The physical amplitude of these structural defects is much larger than that of lightwave, due to which the wavelengths scatter independently and shift the entire curve of the upward fiber loss spectrum. However, such scattering loss found in optical fiber is much lower than the former.

If we combine the above losses, the attenuation constant of single mode fiber at 1310nm and 1550nm wavelength areas is 0.3~0.4dB/km (1310nm) and 0.17~0.25dB/km (1550nm), respectively. As per ITU-T Recommendation G.652, the attenuation constant at 1310nm and 1550nm should be less than 0.5dB/km and 0.4dB/km, respectively.



Dispersion Coefficient

Dispersion in optical fibers refers to a physical phenomenon of signal distortion, when different modes carrying signal energy or differing in different frequencies of a signal have different group velocities and dispersions from each other during propagation. Typically, three types of dispersion exist in optical fibers.

Modal dispersion: This type of dispersion occurs when the fiber carries multiple modes of signal at the same frequency signal energy and different modes have different time delays during transmission.

Material dispersion: Because the refractive index of a fiber core material is a function of frequency, the signal components of different frequency propagate along the fiber at different velocities. This causes dispersion.

Waveguide dispersion: In the optical fiber, a signal travel different at frequencies in the same mode, This type of dispersion occur because of different group velocities during propagation.
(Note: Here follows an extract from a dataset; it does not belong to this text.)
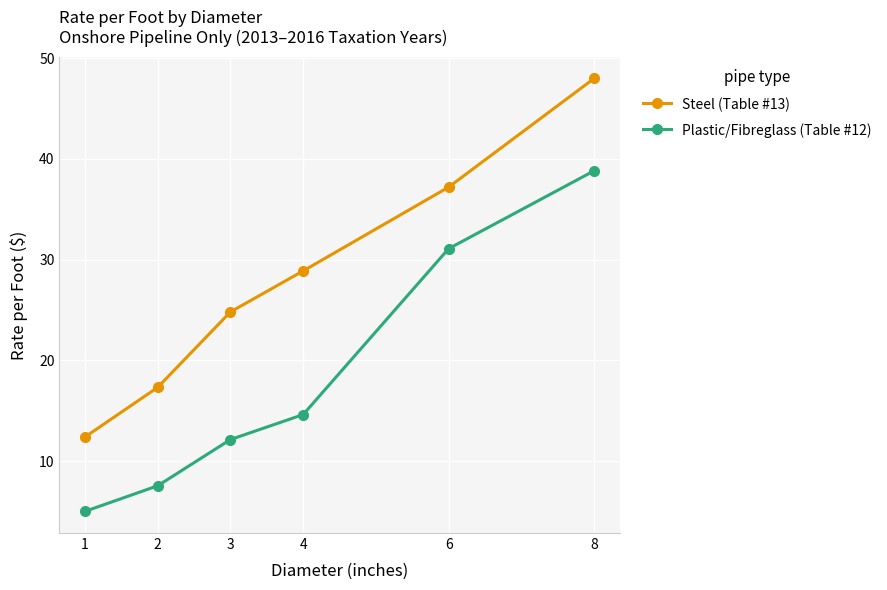

Where is Plastic/Fibreglass (Table #12) nearest to the value 21?

4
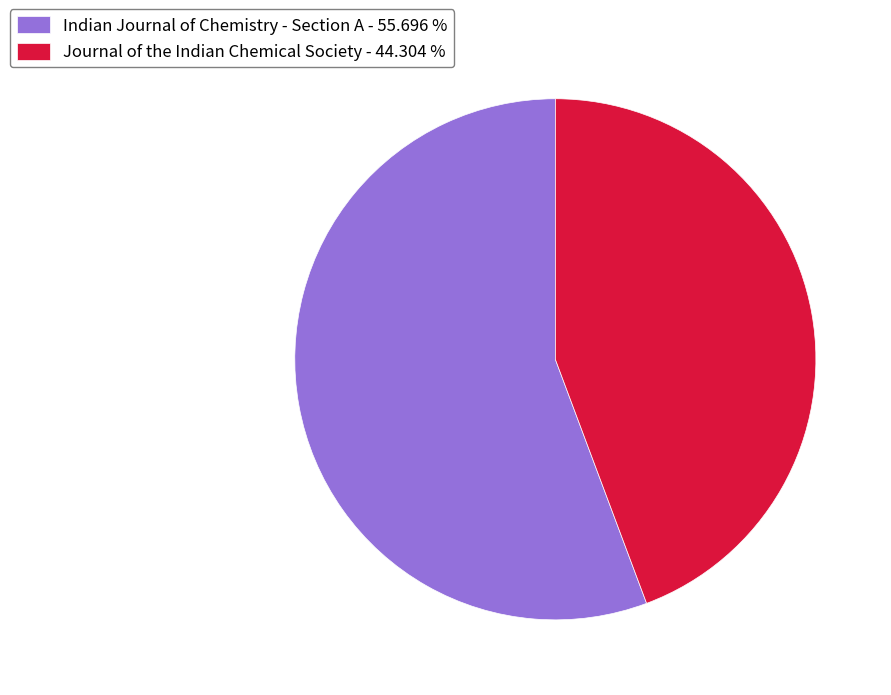

Do Journal of the Indian Chemical Society - 44.304 % and Indian Journal of Chemistry - Section A - 55.696 % together represent more than half of the pie?

Yes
These three types of dispersion are called chromatic dispersion. It is defines by the ITU-T G.652, a zero dispersion wavelength range of 1300nm~1324nm and a maximum dispersion slope of 0.093ps/(nm2.km). It is considered that at the wavelength range of 1525~1575nm, the dispersion coefficient is approximately 20ps/(nm.km). ITU-T G.653 defines a zero dispersion wavelength 1550nm and a dispersion slope of 0.085ps/(nm2.km) in the wavelength range of 1525~1575nm where the maximum dispersion coefficient is 3.5ps/(nm.km). The absolute value of the dispersion coefficient of G.655 fiber should be within 0.1~6.0 ps/(nm2.km) in the range of 1530~1565nm.

Dispersion characteristics of several types of fiber.
Dispersion characteristics of several types of fiber.

Cutoff Wavelength

To avoid modal noise and dispersion penalty, the cutoff wavelength of the shortest optical fiber cable in the system must be less than the shortest operating wavelength of the system. The position of the cutoff wavelength can at least guarantee single mode transmission in the cable and suppress the occurrence of higher order modes or reduce the penalty of the generated high order mode noise power to a negligible degree. There are three types of cutoff wavelengths defined by ITU-T.

➤It is considered the cutoff wavelength of primary coating fiber in jumper cable shorter than 2m.
➤It is considered the cutoff wavelength of 22m cable optical fiber.
➤It is considered the cutoff wavelength of 2~20m jumper cable.

For G.652 fiber, the cutoff wavelength is 1260nm in 22m cable, 1260nm in 2~20m jumper cable, and 1250nm in jumper cable shorter than 2m. For G.655 fiber, the cutoff wavelength is 1480nm in 22m cable, 1470nm in primary coating fiber of jumper cable shorter than 2m, and 1480nm in 2~20m jumper cable.